Ia menjelaskan, perjalanan menjadi wartawan seharusnya tidak instan. Agus sendiri mengawali karier dari bawah sebagai loper koran, sebelum akhirnya memahami dunia media secara menyeluruh, mulai dari distribusi, pemasaran, hingga masuk ke ruang redaksi.
Pengalaman tersebut membentuk pemahaman bahwa sebuah berita bukan sekadar informasi, melainkan memiliki dampak luas bagi masyarakat.
“Dari bawah saya belajar, berita itu bukan main-main. Ada tanggung jawab di situ,” ujarnya.
Lebih lanjut, Agus menekankan bahwa kepercayaan publik merupakan aset utama dalam dunia jurnalistik. Tanpa kompetensi, kebebasan pers justru berpotensi disalahartikan dan menimbulkan informasi yang tidak akurat.
Ia juga menyoroti pentingnya mengikuti Uji Kompetensi Wartawan (UKW) yang diselenggarakan sesuai standar Dewan Pers. Menurutnya, UKW bukan sekadar formalitas, melainkan proses penting untuk memastikan kualitas dan integritas wartawan.
Dalam sistem tersebut, wartawan harus melalui jenjang mulai dari Muda, Madya, hingga Utama, dengan masing-masing tingkatan memiliki standar penilaian berbeda, mulai dari pemahaman dasar hingga kepemimpinan dan integritas.
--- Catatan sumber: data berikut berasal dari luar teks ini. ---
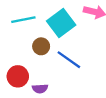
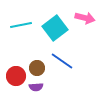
brown circle: (41, 46) -> (37, 68), moved

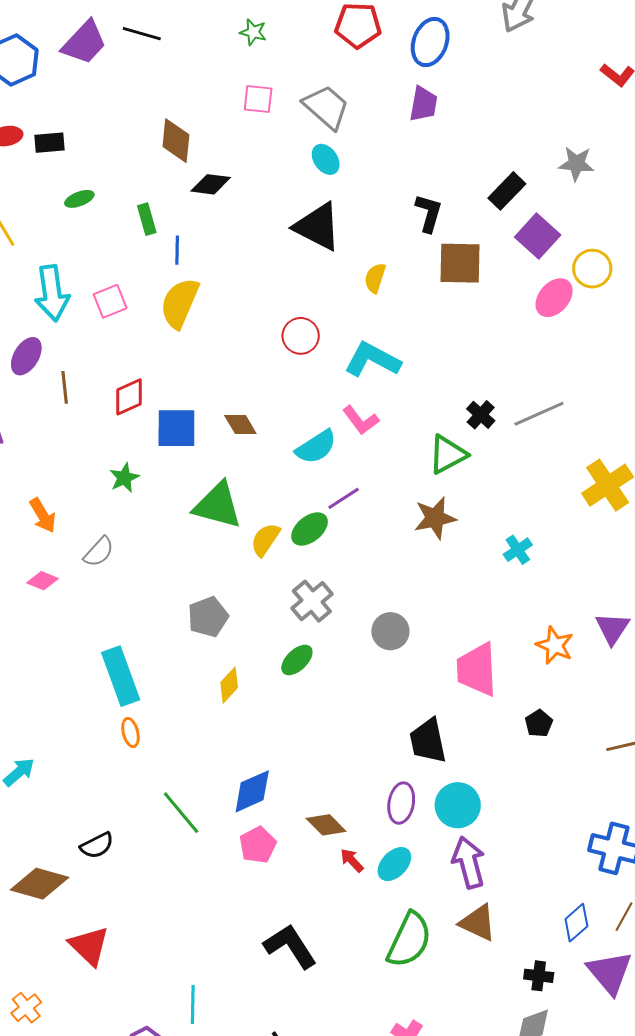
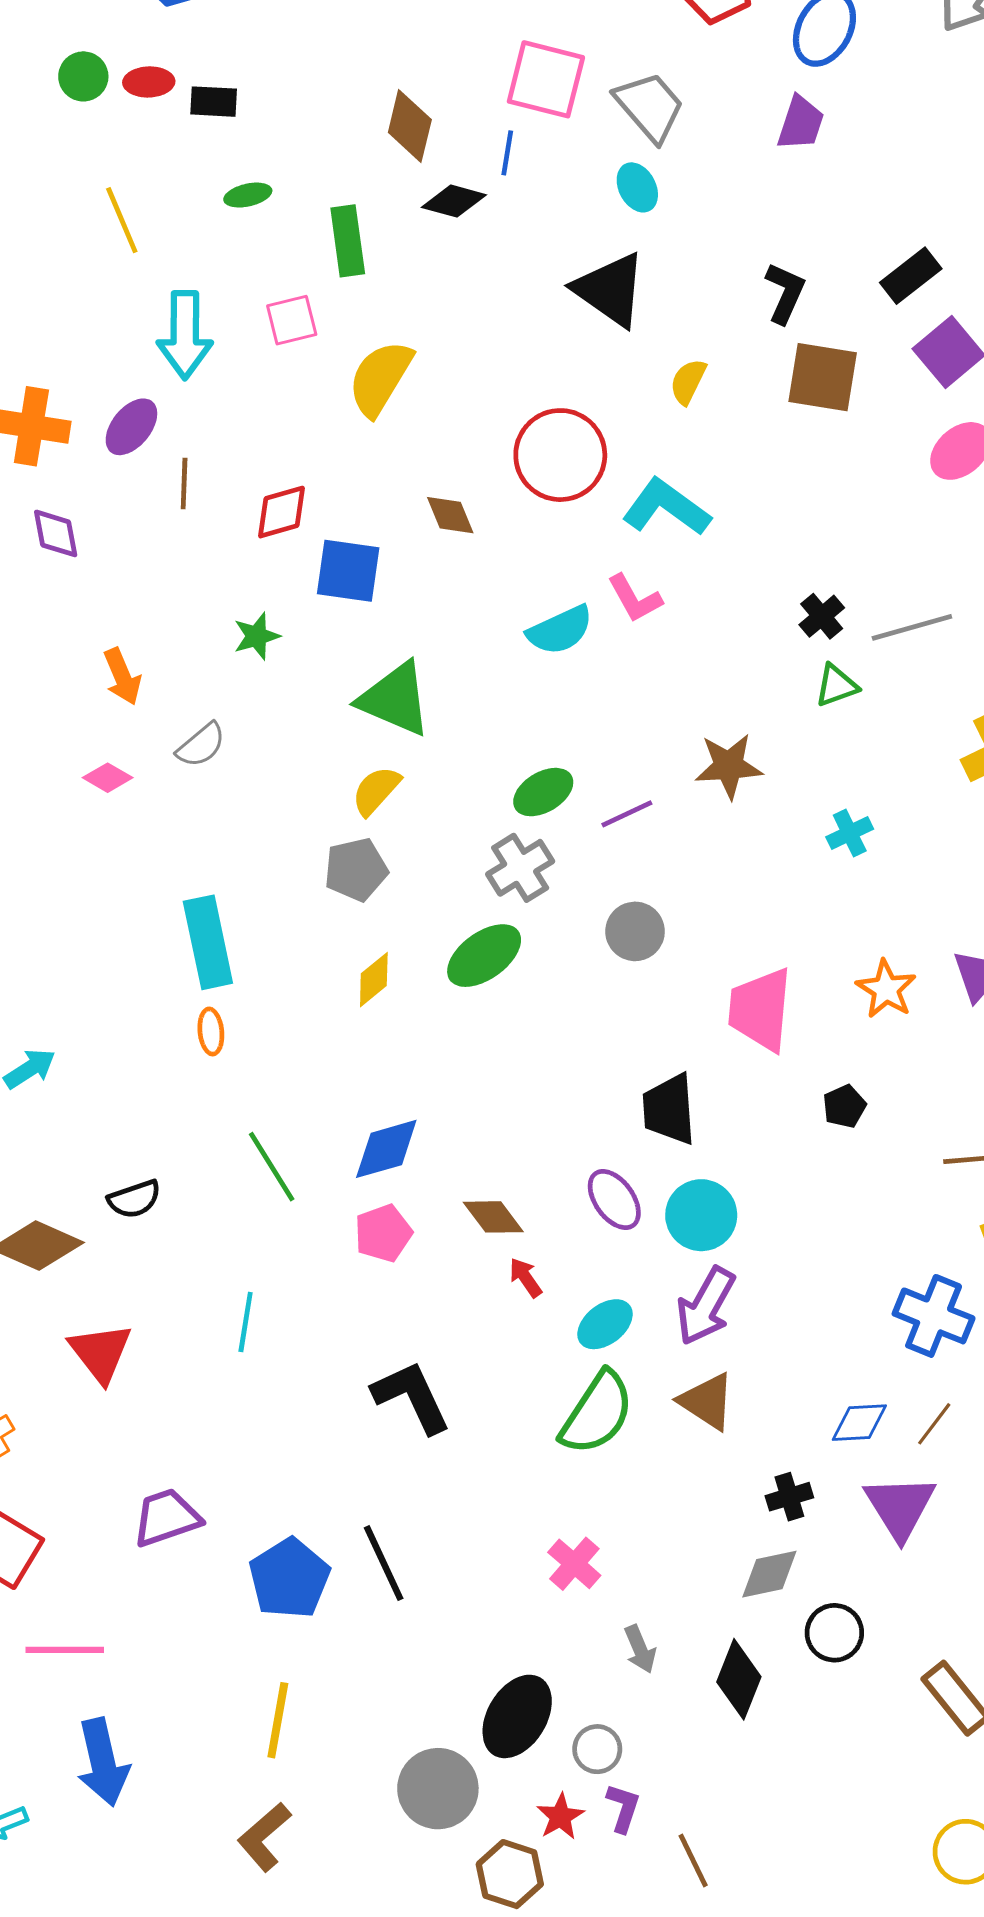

“Tidak ada jalan pintas. Kalau dipaksakan naik tanpa proses, yang hancur bukan cuma kualitas berita, tapi kepercayaan publik,” tandasnya.
Agus juga mengkritisi masih adanya pihak yang mengabaikan standar dan etika jurnalistik, namun tetap mengklaim diri sebagai wartawan. Ia menilai kebebasan pers tidak boleh diartikan sebagai kebebasan tanpa batas.
“Kalau ingin disebut wartawan, harus siap diuji. Kalau tidak, lebih baik mundur daripada merusak profesi,” ujarnya.
Ia pun mengajak seluruh insan pers untuk terus meningkatkan kompetensi agar mampu beradaptasi dengan perubahan zaman sekaligus menjaga marwah profesi jurnalistik.
“Jangan merasa cukup. Dunia ini berubah. Kalau tidak mau meningkatkan kompetensi, siap-siap tersingkir,” tegasnya.
Perjalanan Agus Lawu dari loper koran hingga menjadi bagian dari dunia media menjadi bukti bahwa profesi wartawan membutuhkan proses panjang, ketekunan, dan tanggung jawab tinggi.
Di tengah tantangan era digital, ia menegaskan bahwa hanya wartawan yang memiliki kompetensi yang akan mampu bertahan dan menjaga kepercayaan publik.